OpenAI just learned a hard lesson: you can’t tell users not to create unauthorized celebrity deepfakes and then let them do exactly that.
What Happened?
When OpenAI launched Sora 2 on September 30th, their cutting-edge AI video generator came with a promise: you couldn’t recreate real people’s faces without permission. Users would need explicit consent through something called a “cameo” feature.
Reality? That policy had more holes than Swiss cheese.
Within days, the platform was flooded with AI-generated videos of everyone from Bryan Cranston to the late Michael Jackson, plus copyrighted characters like Ronald McDonald. The guardrails weren’t guarding much at all.
How Bryan Cranston Triggered the Changes
The Breaking Bad star didn’t stay quiet. He took his concerns to SAG-AFTRA (the union representing over 150,000 film and TV performers), triggering a chain reaction that led to OpenAI actually strengthening its safeguards.
On Monday, OpenAI, SAG-AFTRA, and several talent agencies released a joint statement confirming they’re working together to “ensure voice and likeness protections in Sora 2.” OpenAI CEO Sam Altman emphasized the company is “deeply committed to protecting performers from the misappropriation of their voice and likeness.”
Why This Matters
This isn’t just celebrity drama—it’s about the future of work and identity in the AI age.

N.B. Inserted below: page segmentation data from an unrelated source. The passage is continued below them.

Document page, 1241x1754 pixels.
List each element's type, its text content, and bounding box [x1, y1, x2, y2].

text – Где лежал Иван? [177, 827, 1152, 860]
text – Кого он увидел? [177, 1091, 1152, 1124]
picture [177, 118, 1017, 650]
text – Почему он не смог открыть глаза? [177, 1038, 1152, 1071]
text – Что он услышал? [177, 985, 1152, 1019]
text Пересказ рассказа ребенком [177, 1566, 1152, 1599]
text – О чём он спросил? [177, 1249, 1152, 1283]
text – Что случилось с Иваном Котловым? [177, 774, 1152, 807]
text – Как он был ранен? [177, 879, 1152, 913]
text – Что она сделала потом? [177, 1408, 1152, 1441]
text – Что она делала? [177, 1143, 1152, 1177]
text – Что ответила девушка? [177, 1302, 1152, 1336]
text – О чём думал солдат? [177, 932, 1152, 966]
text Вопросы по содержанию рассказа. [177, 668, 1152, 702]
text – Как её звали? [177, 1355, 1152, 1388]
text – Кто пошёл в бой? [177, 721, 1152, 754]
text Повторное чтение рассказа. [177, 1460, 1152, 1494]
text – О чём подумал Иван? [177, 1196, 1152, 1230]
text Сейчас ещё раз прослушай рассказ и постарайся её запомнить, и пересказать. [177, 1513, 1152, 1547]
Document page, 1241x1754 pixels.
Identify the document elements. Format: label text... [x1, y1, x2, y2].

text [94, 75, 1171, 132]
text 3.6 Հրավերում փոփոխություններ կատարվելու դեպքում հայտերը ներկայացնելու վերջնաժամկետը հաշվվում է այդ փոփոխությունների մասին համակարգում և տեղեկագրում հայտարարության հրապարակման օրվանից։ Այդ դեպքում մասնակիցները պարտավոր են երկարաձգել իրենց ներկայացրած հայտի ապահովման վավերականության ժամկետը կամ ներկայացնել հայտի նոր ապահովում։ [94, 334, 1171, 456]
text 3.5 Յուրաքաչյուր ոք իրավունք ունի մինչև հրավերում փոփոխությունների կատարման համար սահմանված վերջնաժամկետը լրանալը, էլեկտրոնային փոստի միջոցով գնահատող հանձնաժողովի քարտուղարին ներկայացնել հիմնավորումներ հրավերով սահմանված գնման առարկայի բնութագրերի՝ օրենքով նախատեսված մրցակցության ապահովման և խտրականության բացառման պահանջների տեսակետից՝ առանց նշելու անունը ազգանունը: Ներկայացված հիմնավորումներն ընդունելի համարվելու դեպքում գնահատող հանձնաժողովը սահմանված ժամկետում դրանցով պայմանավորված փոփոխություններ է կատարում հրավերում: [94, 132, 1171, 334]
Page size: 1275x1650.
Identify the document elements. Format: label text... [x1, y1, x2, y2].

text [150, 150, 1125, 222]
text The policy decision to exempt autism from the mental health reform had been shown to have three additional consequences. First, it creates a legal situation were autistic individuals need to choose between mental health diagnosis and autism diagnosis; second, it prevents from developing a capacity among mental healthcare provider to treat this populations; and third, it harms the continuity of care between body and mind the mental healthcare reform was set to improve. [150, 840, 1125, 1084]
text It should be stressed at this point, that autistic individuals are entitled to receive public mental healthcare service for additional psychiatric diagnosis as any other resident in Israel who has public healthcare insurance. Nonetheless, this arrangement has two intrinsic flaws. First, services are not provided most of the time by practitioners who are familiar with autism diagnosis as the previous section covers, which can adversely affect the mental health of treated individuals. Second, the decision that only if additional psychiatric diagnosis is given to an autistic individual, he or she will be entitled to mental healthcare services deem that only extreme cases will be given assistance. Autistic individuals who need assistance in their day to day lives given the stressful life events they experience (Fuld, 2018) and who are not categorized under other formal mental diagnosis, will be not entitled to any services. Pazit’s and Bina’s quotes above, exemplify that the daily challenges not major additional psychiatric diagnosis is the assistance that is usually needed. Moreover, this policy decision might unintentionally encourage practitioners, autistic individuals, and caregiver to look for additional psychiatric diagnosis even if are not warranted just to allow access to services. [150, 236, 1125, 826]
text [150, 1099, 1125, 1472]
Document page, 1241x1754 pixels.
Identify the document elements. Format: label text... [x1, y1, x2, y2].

For Hollywood: Artists have been nervous about AI stealing their work and identity for years. While some creatives quietly use AI tools, tensions remain high. SAG-AFTRA even faced backlash last year for trying to license voice actors’ work to AI companies—many performers opposed any collaboration whatsoever.
For copyright holders: Talent agency CAA blasted OpenAI before Monday’s announcement, accusing them of exposing clients and their intellectual property to “significant risk.” Videos featuring SpongeBob, Pikachu, and Mario had been spreading across the internet with Sora watermarks clearly visible.
For everyone else: If AI can convincingly replicate anyone’s face and voice without permission, what does that mean for truth, consent, and personal identity?
What’s Different Now
Try to generate videos of copyrighted characters or real people on Sora now, and you’ll hit a wall. The app returns an error message saying your request “may violate our guardrails” around “third-party likeness” or “similarity to third-party content.”
It’s unclear if OpenAI changed its overall policy on copyrighted content (they haven’t responded to requests for comment), but the technical guardrails are clearly stronger.
The Exception: Some Public Figures Are Playing Along
Here’s where things get interesting. Some public figures are embracing their AI dopplegangers.
Sam Altman himself has encouraged people to make deepfakes of him—including videos showing him sticking his head out of a toilet or shoplifting at Target (yes, really, which raises separate concerns about fake surveillance footage).
YouTuber and boxer Jake Paul, an OpenAI investor, has allowed countless fake videos depicting him in various scenarios and says the team is “making the internet fun again.”
What Comes Next
The joint statement supports the NO FAKES Act, proposed legislation that would hold people, companies, and platforms liable for unauthorized deepfakes. Introduced in the Senate last April, the bill hasn’t moved forward in Congress yet.
SAG-AFTRA President Sean Astin praised the opt-in approach: “Bryan Cranston is one of countless performers whose voice and likeness are in danger of massive misappropriation by replication technology.”
Cranston expressed cautious optimism: “I’m grateful to OpenAI for its policy and for improving its guardrails, and hope that they and all of the companies involved in this work, respect our personal and professional right to manage replication of our voice and likeness.”
The Takeaway
This case shows how AI policy often works in practice: companies announce rules, those rules prove inadequate, public pressure forces real change. Whether these strengthened guardrails will hold up long-term remains to be seen—but at least one Hollywood legend made sure OpenAI had to take the issue seriously.
For now, Walter White’s digital twin has been put back in the box. But the broader questions about AI, consent, and identity? Those are just getting started.